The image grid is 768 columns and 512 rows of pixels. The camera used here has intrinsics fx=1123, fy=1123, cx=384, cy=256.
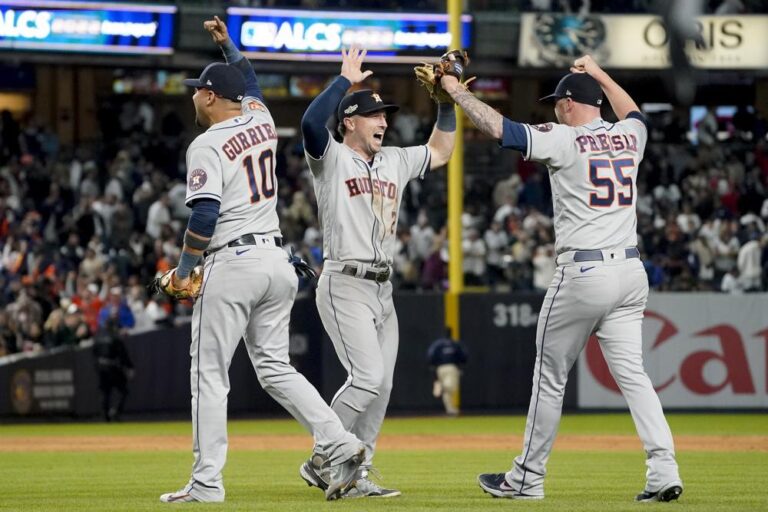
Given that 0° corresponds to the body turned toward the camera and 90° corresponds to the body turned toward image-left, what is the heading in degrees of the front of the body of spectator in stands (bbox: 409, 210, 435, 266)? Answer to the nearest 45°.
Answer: approximately 0°

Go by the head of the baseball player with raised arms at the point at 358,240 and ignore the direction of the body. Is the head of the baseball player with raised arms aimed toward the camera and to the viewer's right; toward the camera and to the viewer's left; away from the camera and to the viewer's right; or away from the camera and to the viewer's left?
toward the camera and to the viewer's right

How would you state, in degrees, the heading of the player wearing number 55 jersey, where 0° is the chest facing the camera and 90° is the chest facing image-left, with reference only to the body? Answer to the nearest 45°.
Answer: approximately 135°

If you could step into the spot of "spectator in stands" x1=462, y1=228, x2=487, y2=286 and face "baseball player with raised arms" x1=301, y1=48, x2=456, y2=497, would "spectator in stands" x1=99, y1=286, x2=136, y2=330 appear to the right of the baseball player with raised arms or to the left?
right

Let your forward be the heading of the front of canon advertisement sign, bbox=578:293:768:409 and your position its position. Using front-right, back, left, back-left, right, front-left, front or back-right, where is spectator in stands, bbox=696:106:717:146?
back

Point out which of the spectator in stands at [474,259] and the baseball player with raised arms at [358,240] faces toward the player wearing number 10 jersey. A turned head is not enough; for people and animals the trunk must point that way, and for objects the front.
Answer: the spectator in stands

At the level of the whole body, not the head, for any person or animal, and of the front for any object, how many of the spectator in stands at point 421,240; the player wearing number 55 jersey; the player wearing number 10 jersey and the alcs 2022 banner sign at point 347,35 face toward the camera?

• • •

Write out all of the material above as a numbered list, one line per item, with the blank lines dropped. Leave the pictures out.

1. The image grid is 768 columns and 512 rows of pixels. The camera used here has intrinsics fx=1123, fy=1123, cx=384, cy=256.
2. Given that 0° corresponds to the body turned toward the camera and 90° corresponds to the body turned toward image-left, what is the heading in degrees of the front of the body of spectator in stands (bbox: 409, 210, 435, 266)? Answer to the nearest 45°.
3. Answer: approximately 0°
4. Go by the head of the baseball player with raised arms at the point at 358,240 and ignore the direction of the body. Is the head of the baseball player with raised arms aimed toward the camera and to the viewer's right; toward the camera and to the viewer's left; away from the camera and to the viewer's right; or away from the camera and to the viewer's left?
5. toward the camera and to the viewer's right
6. How would you state, in degrees, the heading of the player wearing number 55 jersey, where 0° is the chest facing the camera and 90° is the chest facing image-left, with reference only to the body? Answer to the nearest 45°.
7. Answer: approximately 135°
8. If you could step into the spot of "spectator in stands" x1=462, y1=228, x2=487, y2=286 and face "baseball player with raised arms" x1=301, y1=48, x2=456, y2=497, would "spectator in stands" x1=99, y1=286, x2=136, y2=330 appear to the right of the baseball player with raised arms or to the left?
9. right
10. Let your forward be the heading of the front of canon advertisement sign, bbox=578:293:768:409 and your position its position. Using front-right, back, left, back-left, right, front-left, front or back-right, where is spectator in stands, bbox=696:106:717:146?
11. back
12. Point out which of the spectator in stands at [474,259] and the baseball player with raised arms at [358,240] faces toward the player wearing number 10 jersey. A turned head is not enough; for people and animals the trunk must point that way, and for objects the front.
13. Answer: the spectator in stands
14. At the level of the whole body, not the head, for any person or animal, and of the front for any object, how many of the spectator in stands at point 421,240; the player wearing number 55 jersey; the player wearing number 10 jersey and the alcs 2022 banner sign at point 347,35 face toward the camera?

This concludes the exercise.